• _DIRECTIONS FOR THIS TASK_
Return nothing but the lines from the one containing "- diagnosis: Acinar" through the end of the records below, exactly as they stand and without pictures.
AVAILABLE RECORDS below:
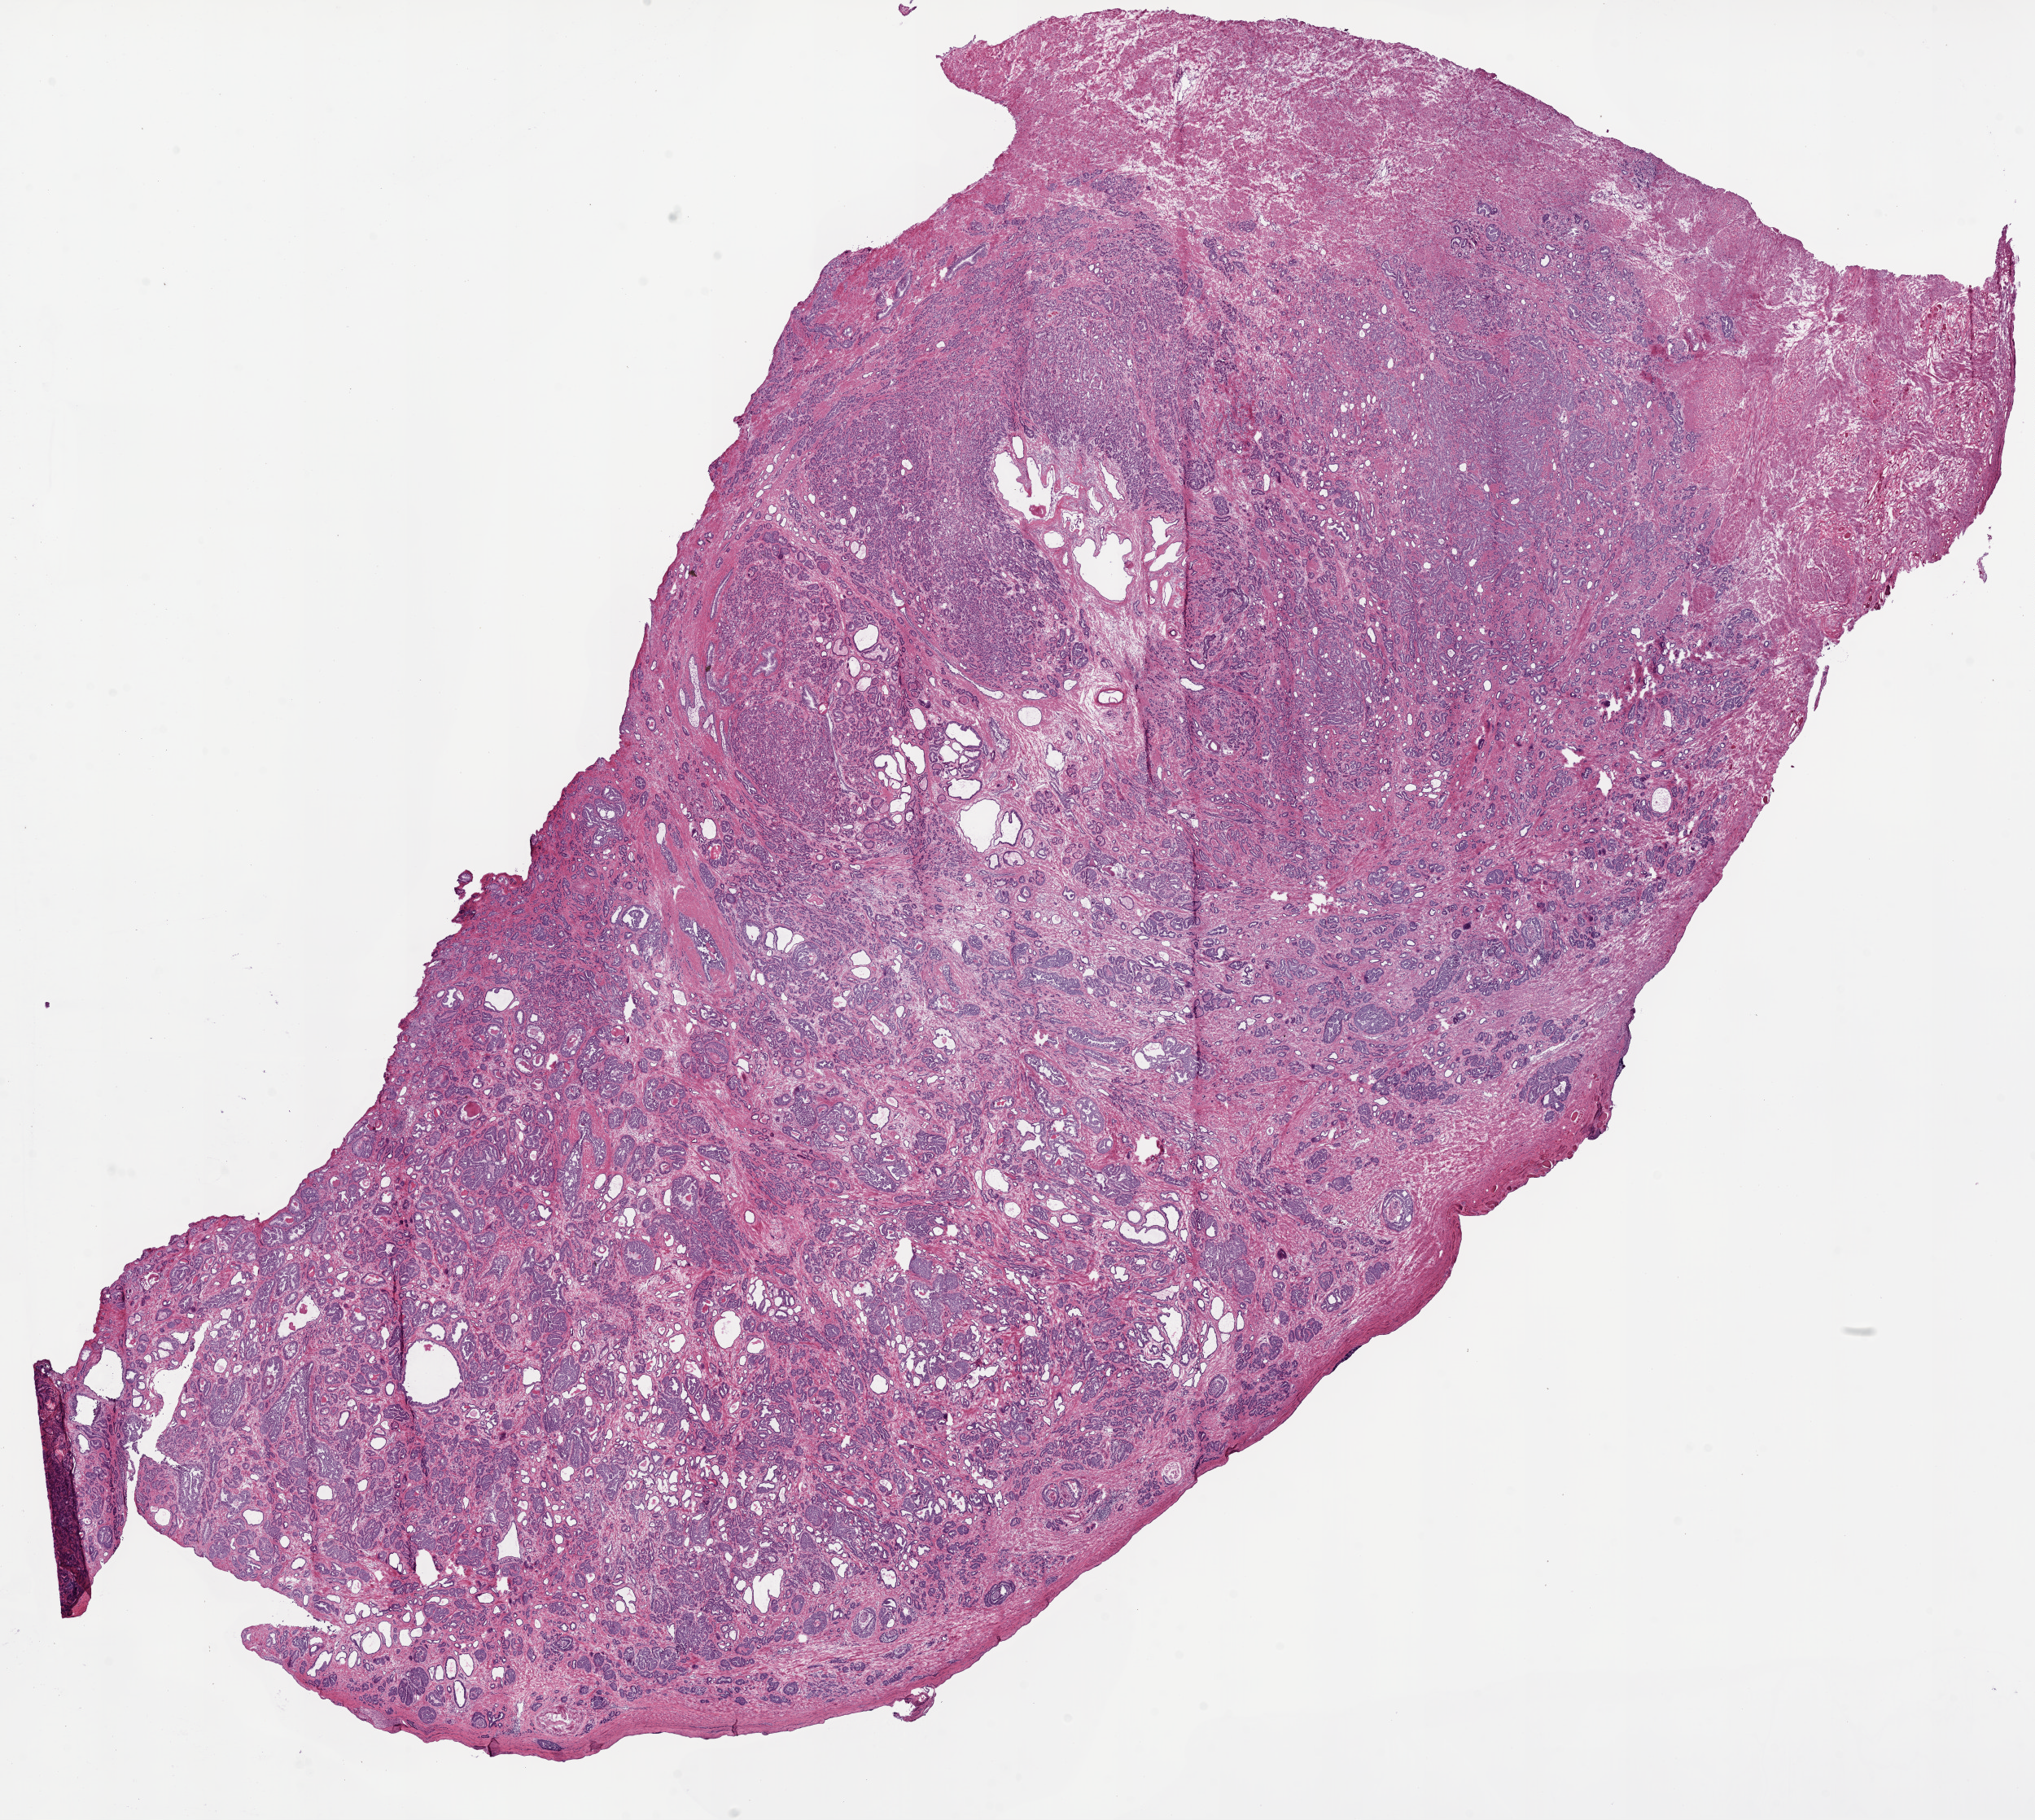
Whole-slide histology image, H&E, whole scanned area (about 20.1 x 17.9 mm) shown as a low-resolution overview, frozen section, primary tumour sample from the prostate. Patient: male, age at initial diagnosis 55 years. Gleason score: 7 (3+4). Pathologist review of this section (percent, as recorded): tumour cells 65%, tumour nuclei 70%, normal cells 15%, stromal cells 20%, necrosis 0%. Infiltration values recorded for this section: lymphocyte infiltration 1%, monocyte infiltration 0%, neutrophil infiltration 0%.
- diagnosis: Acinar cell carcinoma (prostate gland)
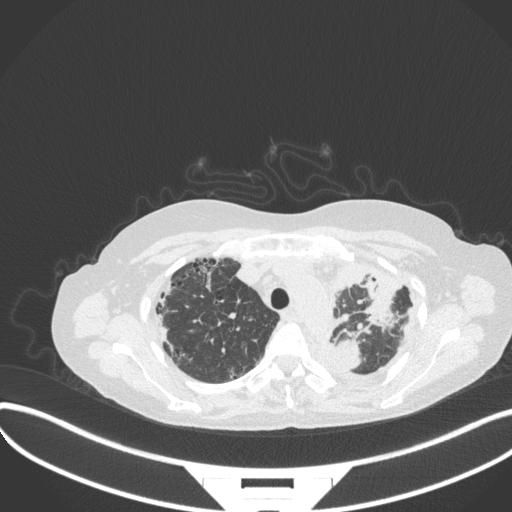
Chest CT, one axial slice. Reconstruction kernel B31f. Lung window (W 1500 / L -600 HU). 1 mm slice thickness. 512 × 512 image matrix, field of view 400 × 400 mm. Patient: female, 56 years. Case-level facts recorded for this patient, not image findings: clinical TNM (as recorded): T1 N0 M0.
Structures marked on this image (bounding box drawn by a radiologist):
- lung tumour (recorded histology: adenocarcinoma): bounding box (x1, y1, x2, y2) in pixels: (331, 337, 365, 376)
- lung tumour (recorded histology: adenocarcinoma): (359, 264, 404, 334)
End of AVAILABLE RECORDS.
• _RESULT_
- diagnosis: Acinar cell carcinoma (prostate gland)
Chest CT, one axial slice. Reconstruction kernel B31f. Lung window (W 1500 / L -600 HU). 1 mm slice thickness. 512 × 512 image matrix, field of view 400 × 400 mm. Patient: female, 56 years. Case-level facts recorded for this patient, not image findings: clinical TNM (as recorded): T1 N0 M0.
Structures marked on this image (bounding box drawn by a radiologist):
- lung tumour (recorded histology: adenocarcinoma): bounding box (x1, y1, x2, y2) in pixels: (331, 337, 365, 376)
- lung tumour (recorded histology: adenocarcinoma): (359, 264, 404, 334)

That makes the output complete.